##### Material for this task #####

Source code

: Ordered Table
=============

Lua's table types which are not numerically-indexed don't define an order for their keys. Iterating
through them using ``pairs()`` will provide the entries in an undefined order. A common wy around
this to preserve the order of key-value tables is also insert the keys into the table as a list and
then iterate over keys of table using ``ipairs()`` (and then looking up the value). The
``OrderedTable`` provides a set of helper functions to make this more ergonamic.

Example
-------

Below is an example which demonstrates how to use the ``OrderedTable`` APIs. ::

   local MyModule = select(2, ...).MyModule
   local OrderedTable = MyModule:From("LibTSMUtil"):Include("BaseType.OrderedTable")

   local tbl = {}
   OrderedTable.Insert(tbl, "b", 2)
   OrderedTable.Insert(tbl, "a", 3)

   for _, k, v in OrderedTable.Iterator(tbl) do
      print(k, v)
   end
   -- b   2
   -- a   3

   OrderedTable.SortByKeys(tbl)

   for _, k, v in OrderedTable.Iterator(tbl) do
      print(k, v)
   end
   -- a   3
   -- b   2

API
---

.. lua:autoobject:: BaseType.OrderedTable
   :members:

#####

▸ **Work to complete**
Begin with the first line of the records and finish with the line containing "this to preserve". Reproduce those lines exactly, both ends included, and nothing else.

▸ **Answer below**
Source code

: Ordered Table
=============

Lua's table types which are not numerically-indexed don't define an order for their keys. Iterating
through them using ``pairs()`` will provide the entries in an undefined order. A common wy around
this to preserve the order of key-value tables is also insert the keys into the table as a list and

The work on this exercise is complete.